C’est là-dessus que les experts et autres juristes du Conseil d’État comme ceux du Conseil Constitutionnel, d’ailleurs, devraient se pencher plutôt que de savoir si la nomination du futur patron de l’entité audiovisuelle à venir par le Chef de l’État (pouvoir dévolu jusqu’alors au CSA), risque une censure constitutionnelle !

C’est sur ce point que Duhamel et Carolis fondent tous leurs espoirs. Pour Carolis qui a écrit un livre sur Bernadette, l’un des "sages" du Haut conseil, à savoir Jacques Chirac lui est acquise…Pourquoi au simple motif que le second qui est le mari de la première, soutiendrait-il Carolis…d'autant que ce dernier oublie sûrement qu’au moment de son élection à la tête de FTV la candidature de Duhamel en tant que n° 1 s’était heurtée à un veto catégorique.

C’est vraisemblablement dans cet « espoir » que Duhamel s’insurgeait contre ce qu’il appelle « les récentes attaques contre P.d. Carolis» de Frédéric Lefebvre député UMP spécialiste du secteur et ayant l’oreille du Chef de l’État dans une interview au JDD.

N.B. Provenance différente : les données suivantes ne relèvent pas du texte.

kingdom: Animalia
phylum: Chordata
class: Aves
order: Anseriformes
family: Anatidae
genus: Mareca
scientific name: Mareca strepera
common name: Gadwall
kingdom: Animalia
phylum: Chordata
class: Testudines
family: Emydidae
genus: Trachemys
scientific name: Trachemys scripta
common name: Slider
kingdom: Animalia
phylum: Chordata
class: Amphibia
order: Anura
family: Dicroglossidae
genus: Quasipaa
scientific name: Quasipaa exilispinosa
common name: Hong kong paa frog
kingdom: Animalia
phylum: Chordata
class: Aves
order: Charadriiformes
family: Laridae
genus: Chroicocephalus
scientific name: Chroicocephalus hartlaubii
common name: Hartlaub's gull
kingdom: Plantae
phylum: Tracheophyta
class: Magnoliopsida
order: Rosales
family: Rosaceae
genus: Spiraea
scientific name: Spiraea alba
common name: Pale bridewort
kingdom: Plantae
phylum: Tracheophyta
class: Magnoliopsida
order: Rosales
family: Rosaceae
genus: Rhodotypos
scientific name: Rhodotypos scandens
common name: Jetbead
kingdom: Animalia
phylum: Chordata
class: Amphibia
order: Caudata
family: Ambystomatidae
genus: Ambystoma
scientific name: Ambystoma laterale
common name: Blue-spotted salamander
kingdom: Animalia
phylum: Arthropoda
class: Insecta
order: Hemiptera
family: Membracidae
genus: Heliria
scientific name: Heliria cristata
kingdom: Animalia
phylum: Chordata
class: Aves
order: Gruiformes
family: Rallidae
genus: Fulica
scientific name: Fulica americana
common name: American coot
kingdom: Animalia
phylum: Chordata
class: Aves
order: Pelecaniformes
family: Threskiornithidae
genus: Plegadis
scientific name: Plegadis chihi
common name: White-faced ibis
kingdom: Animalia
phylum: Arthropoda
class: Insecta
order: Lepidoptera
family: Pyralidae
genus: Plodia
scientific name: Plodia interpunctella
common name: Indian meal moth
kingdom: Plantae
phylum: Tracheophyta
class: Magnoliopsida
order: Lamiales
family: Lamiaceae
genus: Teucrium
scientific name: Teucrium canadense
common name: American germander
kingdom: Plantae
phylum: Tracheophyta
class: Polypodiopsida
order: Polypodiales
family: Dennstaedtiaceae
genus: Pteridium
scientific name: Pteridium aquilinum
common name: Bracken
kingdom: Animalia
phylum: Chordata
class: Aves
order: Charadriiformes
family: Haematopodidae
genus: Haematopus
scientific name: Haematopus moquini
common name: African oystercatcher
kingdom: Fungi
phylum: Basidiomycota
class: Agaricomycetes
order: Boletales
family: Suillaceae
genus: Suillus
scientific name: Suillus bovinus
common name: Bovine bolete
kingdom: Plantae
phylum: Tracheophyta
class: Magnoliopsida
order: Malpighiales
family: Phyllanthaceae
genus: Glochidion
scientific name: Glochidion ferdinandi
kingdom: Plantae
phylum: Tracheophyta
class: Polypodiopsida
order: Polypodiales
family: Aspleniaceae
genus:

Il est visible que ni Duhamel, ni Carolis n’ont l’intention de se ranger aux visions de leur employeur, l’État. Parlez donc d’ailleurs de Duhamel à Jacques Chirac.

Quant à l’agacement, côté ministère de la Culture, où Christine Albanel qui aurait haussé le ton ces dernières semaines, s’agissant des soi-disant propositions de nouveaux programmes, aurait estimé que "le compte n’y était pas", il est évidemment bien fondé. Si Carolis continue sa fronde, de toute façon, le CA de FTV pourrait ne pas renouveler sa confiance à Carolis...et là, plus de polémique.

La démission du "rebelle" Carolis est donc plus que jamais d'actualité.